I guess that's what happens when you ignore basic science and drop $800 million on a clinical trial program for a single drug that eventually blows up in your face. That's the situation with torcetrapib (which Minyanville readers were warned for years was a disaster in the making). After all, what executive is going to stick their neck out to advocate spending that kind of dough on the next cardiology drug?

So Pfizer is dropping research and development on heart, cholesterol, and obesity drugs. It will shift research dollars over to cancer, Alzheimer's, diabetes, inflammatory ailments, pain, and diabetes.

The implications of this are huge. I'm not sure where to start, really: This is such a monumental shift.

Let's start with what Pfizer shareholders can expect in terms of changes in clinical trial risk from this move. Please see the following graphic:

This chart shows the percentage of drugs entering Phase I trials that end up being approved by the FDA. It's segregated by disease area.

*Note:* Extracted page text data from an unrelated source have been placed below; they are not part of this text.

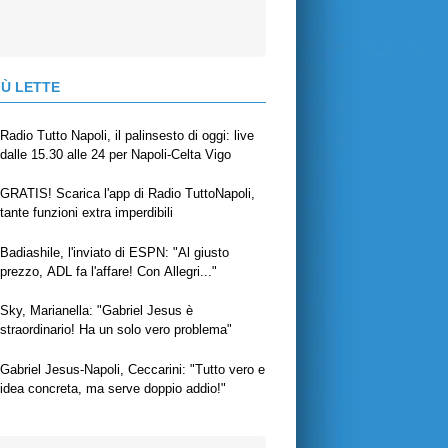
IÙ LETTE
Radio Tutto Napoli, il palinsesto di oggi: live
dalle 15.30 alle 24 per Napoli-Celta Vigo
GRATIS! Scarica l'app di Radio TuttoNapoli,
tante funzioni extra imperdibili
Badiashile, l'inviato di ESPN: "Al giusto
prezzo, ADL fa l'affare! Con Allegri..."
Sky, Marianella: "Gabriel Jesus è
straordinario! Ha un solo vero problema"
Gabriel Jesus-Napoli, Ceccarini: "Tutto vero e
idea concreta, ma serve doppio addio!"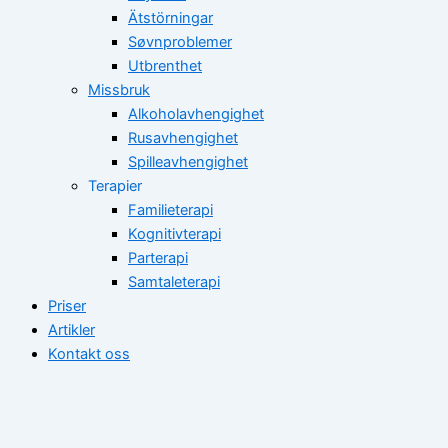
Ätstörningar
Søvnproblemer
Utbrenthet
Missbruk
Alkoholavhengighet
Rusavhengighet
Spilleavhengighet
Terapier
Familieterapi
Kognitivterapi
Parterapi
Samtaleterapi
Priser
Artikler
Kontakt oss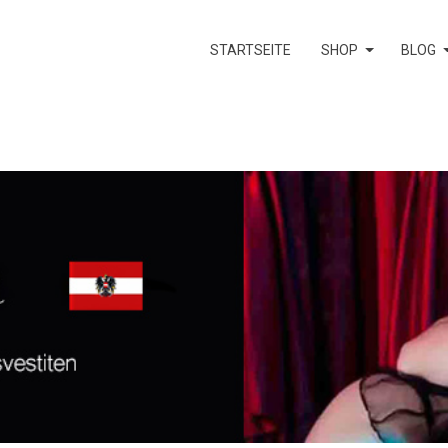
STARTSEITE
SHOP
BLOG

Pfizer is dropping researching into cardiovascular drugs, which enjoy the highest percentage success rate at 20%. It is picking up research into oncology (5%), Central Nervous System (CNS) (8%), and metabolic diseases (11%). The first two are well below the 11% average success rate. Investors in Pfizer must get their heads around the fact their company is trading lower-risk therapeutic areas for higher-risk therapeutic areas. This will make a noticeable difference in the risk profile for the company.

Developing CNS drugs for pain and Alzheimer's is tough work, with a high degree of false negatives in the trials. Oncology is terribly difficult, although Pfizer is likely to run randomized Phase II trials that will make the Phase III failure rates smaller than normal. Diabetes is very attractive, but failures in this metabolic disease are common.

I'm struck by the chosen areas. I've written before about the need for big pharma to abandon high-volume lifestyle drugs prescribed by primary care physicians (PCPs) and shift to specialist drugs. The thinking here is lifestyle drugs prescribed by PCPs are much more likely to be held up by the FDA for ticky-tacky items. They are also the drugs most likely to first see price controls if the Feds decide to move in that direction. Pfizer is clearly thinking along these same lines, judging behind the quotes I read in wire stories about this shift.

It will be interesting to see whether Pfizer can buck the trends shown in that table. If not, Pfizer shareholders will need to get used to more frequent Phase III failures, or at least a lower return on their clinical trial spending.